Transcribe every record that appears below, exactly and in full.

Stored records

· · · · ·

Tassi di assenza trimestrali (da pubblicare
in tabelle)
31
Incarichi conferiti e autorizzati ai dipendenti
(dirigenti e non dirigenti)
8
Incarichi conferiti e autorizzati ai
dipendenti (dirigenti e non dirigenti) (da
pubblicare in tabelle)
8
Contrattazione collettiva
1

· · · · ·

ANSWER SPACE
Tassi di assenza trimestrali (da pubblicare
in tabelle)
31
Incarichi conferiti e autorizzati ai dipendenti
(dirigenti e non dirigenti)
8
Incarichi conferiti e autorizzati ai
dipendenti (dirigenti e non dirigenti) (da
pubblicare in tabelle)
8
Contrattazione collettiva
1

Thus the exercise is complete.